Now we can jut pass the function the upper bound of our search and it will do the rest!

Let’s go for something large, say a million…

```
primes_finder(1000000)
>>> There are 78498 prime numbers between 1 and 1000000, the largest of which is 999983
```

That is pretty cool!

I hoped you enjoyed learning about Primes, and one way to search for them using Python.

###### Important Note: Using pop() on a Set in Python

In the real world - we would need to make a consideration around the pop() method when used on a Set as in some cases it can be a bit inconsistent.

The pop() method will usually extract the lowest element of a Set. Sets however are, by definition, unordered. The items are stored internally with some order, but this internal order is determined by the hash code of the key (which is what allows retrieval to be so fast).

This hashing method means that we can’t 100% rely on it successfully getting the lowest value.

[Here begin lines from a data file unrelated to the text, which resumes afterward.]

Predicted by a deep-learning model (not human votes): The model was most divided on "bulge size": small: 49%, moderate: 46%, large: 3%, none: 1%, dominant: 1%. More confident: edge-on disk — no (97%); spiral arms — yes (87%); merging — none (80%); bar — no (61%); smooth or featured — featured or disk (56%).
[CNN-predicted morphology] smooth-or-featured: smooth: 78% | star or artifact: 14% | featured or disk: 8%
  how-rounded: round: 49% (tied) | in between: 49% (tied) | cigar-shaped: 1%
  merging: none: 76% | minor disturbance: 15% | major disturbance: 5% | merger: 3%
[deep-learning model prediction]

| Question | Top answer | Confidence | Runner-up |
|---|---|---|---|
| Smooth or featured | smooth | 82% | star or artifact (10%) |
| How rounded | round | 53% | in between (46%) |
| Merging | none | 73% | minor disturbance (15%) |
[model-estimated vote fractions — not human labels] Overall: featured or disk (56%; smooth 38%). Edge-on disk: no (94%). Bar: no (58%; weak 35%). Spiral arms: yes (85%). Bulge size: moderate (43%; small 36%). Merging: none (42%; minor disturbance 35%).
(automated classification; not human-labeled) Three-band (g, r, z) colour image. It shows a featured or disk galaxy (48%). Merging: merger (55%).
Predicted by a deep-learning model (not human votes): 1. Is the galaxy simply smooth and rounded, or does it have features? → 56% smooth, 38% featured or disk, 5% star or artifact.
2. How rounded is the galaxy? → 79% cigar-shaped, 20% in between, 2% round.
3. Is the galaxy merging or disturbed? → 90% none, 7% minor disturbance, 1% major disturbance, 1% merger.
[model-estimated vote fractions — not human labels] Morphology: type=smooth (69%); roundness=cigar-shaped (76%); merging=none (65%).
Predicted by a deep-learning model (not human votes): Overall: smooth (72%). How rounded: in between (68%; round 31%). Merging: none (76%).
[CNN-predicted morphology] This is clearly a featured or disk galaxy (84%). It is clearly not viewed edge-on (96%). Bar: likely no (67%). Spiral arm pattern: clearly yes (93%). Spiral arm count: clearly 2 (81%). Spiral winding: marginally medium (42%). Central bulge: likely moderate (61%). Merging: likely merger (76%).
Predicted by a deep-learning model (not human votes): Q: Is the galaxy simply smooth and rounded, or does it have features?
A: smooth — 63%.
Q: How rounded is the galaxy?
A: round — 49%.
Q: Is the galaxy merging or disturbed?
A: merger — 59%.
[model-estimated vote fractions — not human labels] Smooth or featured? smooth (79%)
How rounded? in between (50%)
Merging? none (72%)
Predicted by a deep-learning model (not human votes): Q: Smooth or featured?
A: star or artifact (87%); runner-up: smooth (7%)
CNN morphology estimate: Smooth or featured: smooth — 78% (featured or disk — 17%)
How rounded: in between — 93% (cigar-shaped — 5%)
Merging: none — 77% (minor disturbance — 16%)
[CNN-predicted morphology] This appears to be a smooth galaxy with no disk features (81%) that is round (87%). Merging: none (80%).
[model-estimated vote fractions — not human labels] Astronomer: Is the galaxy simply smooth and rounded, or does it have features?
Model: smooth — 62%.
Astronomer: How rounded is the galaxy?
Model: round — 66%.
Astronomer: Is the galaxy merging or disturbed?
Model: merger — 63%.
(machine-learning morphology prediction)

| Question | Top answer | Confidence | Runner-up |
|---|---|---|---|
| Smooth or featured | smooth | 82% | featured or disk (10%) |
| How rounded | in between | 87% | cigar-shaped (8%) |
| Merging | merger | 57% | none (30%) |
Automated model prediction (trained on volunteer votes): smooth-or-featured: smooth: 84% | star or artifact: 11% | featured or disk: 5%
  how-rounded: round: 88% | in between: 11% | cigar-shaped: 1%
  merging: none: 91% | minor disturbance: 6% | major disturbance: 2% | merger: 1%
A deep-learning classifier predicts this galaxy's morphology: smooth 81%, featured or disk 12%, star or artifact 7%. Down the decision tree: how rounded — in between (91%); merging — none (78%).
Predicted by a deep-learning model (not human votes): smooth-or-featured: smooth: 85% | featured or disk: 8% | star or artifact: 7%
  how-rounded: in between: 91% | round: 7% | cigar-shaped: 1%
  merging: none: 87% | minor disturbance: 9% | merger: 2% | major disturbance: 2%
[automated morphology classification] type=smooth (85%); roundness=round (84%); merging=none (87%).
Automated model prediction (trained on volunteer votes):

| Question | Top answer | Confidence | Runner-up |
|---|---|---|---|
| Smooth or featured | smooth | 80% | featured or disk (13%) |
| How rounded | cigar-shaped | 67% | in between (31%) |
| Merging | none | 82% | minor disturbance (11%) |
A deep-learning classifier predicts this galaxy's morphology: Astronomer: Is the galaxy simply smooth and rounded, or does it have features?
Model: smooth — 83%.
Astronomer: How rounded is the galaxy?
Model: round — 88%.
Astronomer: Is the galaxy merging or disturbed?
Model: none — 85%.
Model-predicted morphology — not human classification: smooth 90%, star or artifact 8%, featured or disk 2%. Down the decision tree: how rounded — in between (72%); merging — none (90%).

In very rare cases, the hash provides a value that is not the lowest.

Even though here, we’re just coding up something fun - it is most definitely a useful thing to note when using Sets and pop() in Python in the future!

The simplest solution to force the minimum value to be used is to replace the line…

```
prime = number_range.pop()
```

…with the lines…

```
prime = min(sorted(number_range))
number_range.remove(prime)
```

…where we firstly force the identification of the lowest number in the number_range into our prime variable, and following that we remove it.

However, because we have to sort the list for each iteration of the loop in order to get the minimum value, it’s slightly slower than what we saw with pop()!